12.10.07
How to Deal with Jealousy Issues
Ok, well, now we know that I really really like this one. (Okay, I love him. Sigh.) I’ve known this for quite some time, of course, because of how good he is to me, because of how well we fit together, because he can make me laugh. But, until now, it has been a sort of insular kind of love, something shared between the two of us - a bubble that we created. And I say “until now” to mean, “until the night of his company’s Christmas party.”

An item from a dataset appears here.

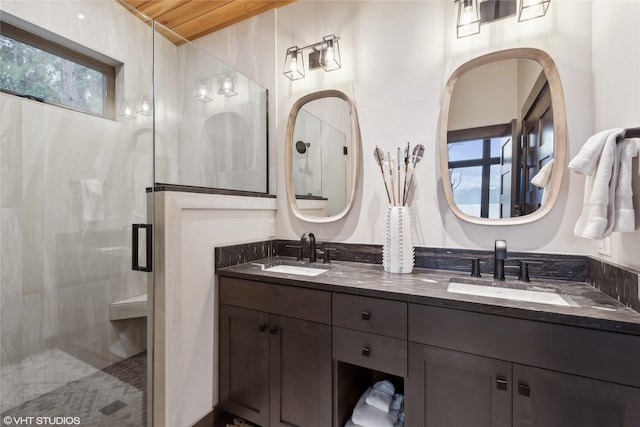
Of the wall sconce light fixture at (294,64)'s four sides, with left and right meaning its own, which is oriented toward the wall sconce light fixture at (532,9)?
left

Jameson works at a fairly large company, with a pretty elaborate Christmas party. (Open bar? Yes, please.) I knew exactly no one there besides him, and I was debuted as “the new girlfriend.” This was fine with me - and I had picked out a new silver-blue dress to debut myself - until about an hour or so into the party when everyone started loosening up. (Damn you, open bar!) It suddenly seemed to me that all the co-workers that were coming up to him were female, and it also suddenly seemed to me that they all were giving me the once over, and FLIRTING WITH MY MAN ANYWAY.
And instead of being excited and happy to spend time with him and get to know his work friends, I started to get really insecure. It dawned on me that he had a whole other life that I barely knew about, surrounded by tons of other women that I wasn’t aware of. (22 year old, beautiful women! I am most definitely NOT 22 years old.) I realized that he existed outside of the safe relationship bubble that we created. God, do these women flirt with him on a daily basis? Does he talk about me with them? Why have I never heard him mention this Josie before and why does she seem like a taller thinner version of me?
Yup, my friends, it was no bueno. So I gave myself a stern talking to: “Self: He is the same guy you fell in love with. If he wanted to date Josie, or one of the billion other girls he works with, he would have done so and would not have pursued you. Clearly, you have something to offer the relationship, there is a reason why he loves YOU, why he comes home to YOU, why he chooses YOU.” And I managed to rein in my passive aggressive bitchiness and managed to avoid any drama this weekend.
And this morning? He sent me an email that said, “Everyone teases me that all my sentences start with, ‘My girlfriend…’ I’m so glad that everyone got to meet you and see just how fantastic you are!” Sigh. I knew I loved him for a reason.
Amy said,
December 11, 2007 at 1:40 am
awww. We ALL have moments like that. his response to it all was PERFECT. hee
Clink said,
December 11, 2007 at 7:39 am
I agree with Amy - how awesome was that email? Look, I have been there. Actually, in that exact situation (at the holiday party). And it sent me into a spiral of insecurity. But the truth is, if he wanted to be with Josie, he’d be with Josie.
He’s not with Josie, he’s with you. And apparently he has no problems letting everyone know it.
KellyB said,
December 11, 2007 at 9:26 am
Soo freaking adorable
I can understand why you would feel that way…but so happy that you had that talk with yourself…and so happy that your fabulous man new exactly what to say…and when
Def. a keeper
Courtney said,
December 11, 2007 at 11:29 am
Good for you for not letting the drama/insecurity get in the way. I would have let it. Still do with my husband : )
Lil' Irish Lass said,
December 12, 2007 at 6:46 am
Ooh! God for you! I like him more and more with each post I read
AmyD said,
December 12, 2007 at 9:58 am
Awww!!! Good lordy, you are so GROWN UP with this guy! I’m loving it…mostly because you didn’t cause a scene, didn’t bring it up to him, and he STILL somehow managed to make you feel completely loved, appreciated, and relaxed about something that would have freaked just about any newly-in-love woman. Well done!!